» Work instructions: From the material below, give the lines between the line holding "Justinmind 10.7" and the line holding "2007 and Past", inclusive, as a JSON list of strings with one string per line and blank lines omitted. Leave the pictures out of the answer.

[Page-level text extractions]
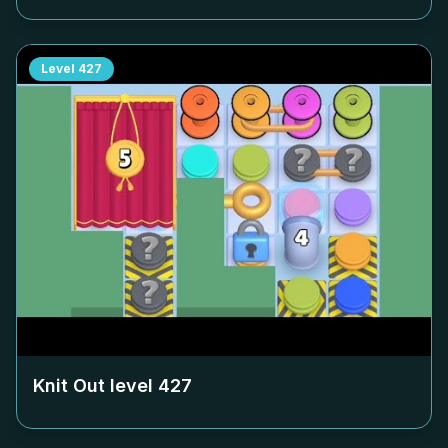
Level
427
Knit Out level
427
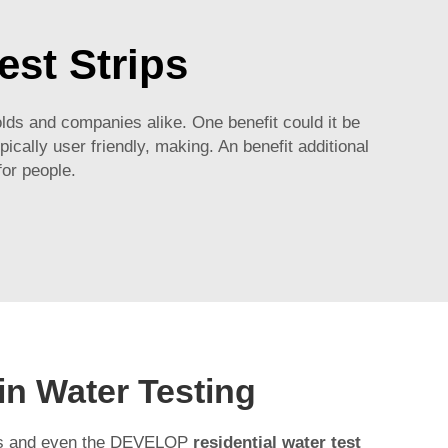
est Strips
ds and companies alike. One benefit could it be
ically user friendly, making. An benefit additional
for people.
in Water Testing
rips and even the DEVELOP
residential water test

* * *

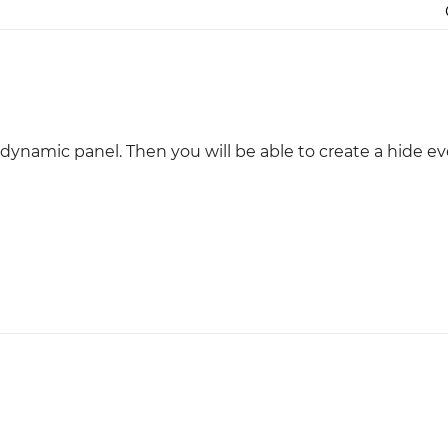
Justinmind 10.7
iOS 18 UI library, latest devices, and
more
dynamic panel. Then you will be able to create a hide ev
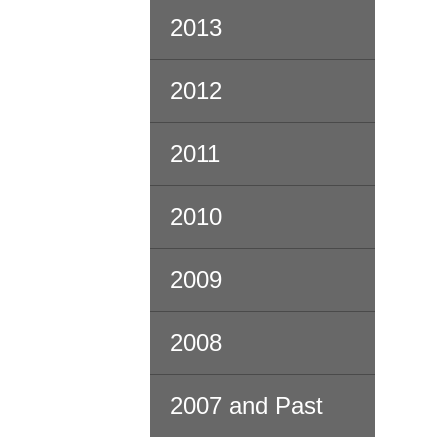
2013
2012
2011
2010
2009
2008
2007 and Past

» Response to this task:
[
  "Justinmind 10.7",
  "iOS 18 UI library, latest devices, and",
  "more",
  "dynamic panel. Then you will be able to create a hide ev",
  "2013",
  "2012",
  "2011",
  "2010",
  "2009",
  "2008",
  "2007 and Past"
]